We have some guests in town so it will be a couple more days until I’m back to the regular blogging schedule, but I did manage to install Leopard this weekend.

As an OS, so far it looks great. The upgrade went without a hitch and everything seems to be working well. I still need to dig into my Unix tools and the less-frequently used applications, but the day to day stuff is all working fine.

The security updates are a bit of a mixed bag. Tom at Matasano posted a really good technical summary of how Apple implemented some key new security features. I’ve also talked to a couple other researchers who have dug in.

The summary is that Apple is dipping their toes, but needs to fully implement the features if we’re to see the security benefits. Library Randomization seems to be only a partial implementation. Check out Tom’s details, but I validated this through another source and it’s unlikely this will offer the buffer overflow protection we’re looking for. As Tom describes, it’s more of a speed bump than a wall.

The firewall may be better, but we’ll never know.
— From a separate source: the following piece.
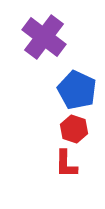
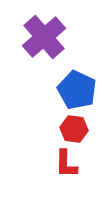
purple cross: rotated 12 degrees clockwise
red hexagon: rotated 12 degrees counterclockwise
The user interface is so simple as to be nearly useless and despite the simplicity is more confusing. It’s all or nothing (block all incoming connections, or allow all incoming connections, or select applications to secure).

Later this week or next weekend I’ll have time to play with it more, but the firewall changes don’t look good and may place more people at risk.

There are a bunch of other implementation problems. I’d say, right now, my earlier statements that this is the most significant security improvement in the OS X line are premature. The components are there, but the execution is off. It’s nothing they can’t easily fix in some regular updates, and we (the customers) need to stay on Apple to finish the job.